On the “final solution,” the attempt to deport all Jews in France (as in the rest of Europe) to extermination camps, the Hoover Institution volumes are practically silent. Their only concern is to depict Laval and his collaborators as trying to delay handing over at least the “native” French Jews. But while it is true that the French police originally refused collaboration in the interning of French Jews, the impression is falsely conveyed that this halted the general round-up of Jews.
That Laval himself was particularly anti-Semitic is improbable; but he headed the French government when the law of October 1940 was promulgated, and this law introduced the whole principle of racial differentiation into French administration. Laval’s purpose is actually confirmed in one of the documents now printed; believing as he did that France had to become an active partner with Nazi Germany, he had to make the French State one with which the Nazis could collaborate, and this involved accepting the principles of racism.
It may be true that even more Jews would have died but for the delays imposed by Laval and others in handing them over to the Germans. But two facts should be borne in mind. In the first place, Laval had to reckon with public opinion to some extent, and increasingly so as the maquis became more active. Secondly, the suggestion that if he had resisted further the Germans might have replaced him by some mere Quisling—a Doriot or Déat—overlooks the German interest in keeping France governed by an administration with at least some roots in the country.

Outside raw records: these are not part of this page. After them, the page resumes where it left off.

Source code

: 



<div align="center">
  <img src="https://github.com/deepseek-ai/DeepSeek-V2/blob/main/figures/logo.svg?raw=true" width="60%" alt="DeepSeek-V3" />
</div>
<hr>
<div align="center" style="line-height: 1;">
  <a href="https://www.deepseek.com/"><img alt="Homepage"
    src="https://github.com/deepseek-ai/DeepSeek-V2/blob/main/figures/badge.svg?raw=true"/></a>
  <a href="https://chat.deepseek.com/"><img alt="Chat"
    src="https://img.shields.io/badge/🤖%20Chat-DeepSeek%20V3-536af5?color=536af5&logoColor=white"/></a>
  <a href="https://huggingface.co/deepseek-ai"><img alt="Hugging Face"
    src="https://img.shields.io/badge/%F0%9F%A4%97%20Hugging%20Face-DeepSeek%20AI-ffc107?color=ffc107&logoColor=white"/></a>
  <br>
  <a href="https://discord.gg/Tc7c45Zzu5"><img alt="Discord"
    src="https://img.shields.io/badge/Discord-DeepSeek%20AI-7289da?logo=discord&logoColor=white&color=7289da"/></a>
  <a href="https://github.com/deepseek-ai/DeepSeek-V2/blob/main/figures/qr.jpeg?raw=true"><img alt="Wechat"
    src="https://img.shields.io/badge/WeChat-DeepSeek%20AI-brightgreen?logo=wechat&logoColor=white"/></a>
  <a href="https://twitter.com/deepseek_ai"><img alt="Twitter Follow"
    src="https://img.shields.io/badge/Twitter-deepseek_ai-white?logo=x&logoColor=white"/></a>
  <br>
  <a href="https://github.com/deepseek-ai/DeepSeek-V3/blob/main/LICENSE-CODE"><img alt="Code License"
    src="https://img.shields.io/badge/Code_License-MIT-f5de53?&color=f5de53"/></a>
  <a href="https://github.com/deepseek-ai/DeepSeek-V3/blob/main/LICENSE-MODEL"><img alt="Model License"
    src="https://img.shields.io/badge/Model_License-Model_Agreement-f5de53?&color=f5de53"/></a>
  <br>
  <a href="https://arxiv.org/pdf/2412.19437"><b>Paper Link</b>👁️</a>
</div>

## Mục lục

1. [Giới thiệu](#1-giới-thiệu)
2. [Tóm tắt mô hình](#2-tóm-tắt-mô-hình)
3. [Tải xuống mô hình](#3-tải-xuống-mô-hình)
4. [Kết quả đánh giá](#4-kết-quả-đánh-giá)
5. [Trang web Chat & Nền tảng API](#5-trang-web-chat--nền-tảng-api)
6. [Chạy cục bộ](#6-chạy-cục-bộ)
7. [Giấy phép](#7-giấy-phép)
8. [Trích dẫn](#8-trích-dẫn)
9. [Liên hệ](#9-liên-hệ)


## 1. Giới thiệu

The alternative was too expensive, and the extermination camps were busy enough so that they could wait a little longer for the remaining French Jews. It was the Resistance and the Allies who saved them in the end.
This is not, of course, to suggest that those responsible for the Hoover volumes are particularly indifferent to the terrible sufferings inflicted upon the Jews of France under the regime they are defending. There is no anti-Jewish discrimination here, for they also fail to give a proper picture of what happened to the people of Alsace-Lorraine, to the other civilian internees and deportees, and to the prisoners of war. The treatment of the Jewish question is only part of a general attempt to make the whole Vichy regime (except for Darnand and the milice) qualify for the epithet of resisters, while the genuine resistance movement is ignored or traduced.
Only the most cynical view of history could permit the equating of those who perpetrated or condoned the massive crimes committed in France in 1940-44 and those who strove, often at terrible risk, to avert them or to overthrow their perpetrators. Where collaboration was embarked on as part of a policy which looked toward the permanent domination of Europe by Nazi Germany—and such was Laval’s policy—it can only be condoned if Nazism itself is condoned. In the publication of these volumes, there enters a question of morality, as well as of scholarship.
_____________
1 La France sous l'Occupation, by P. Arnoult and others, with a preface by Daniel Mayer (Presses Universitaires de France, 1959).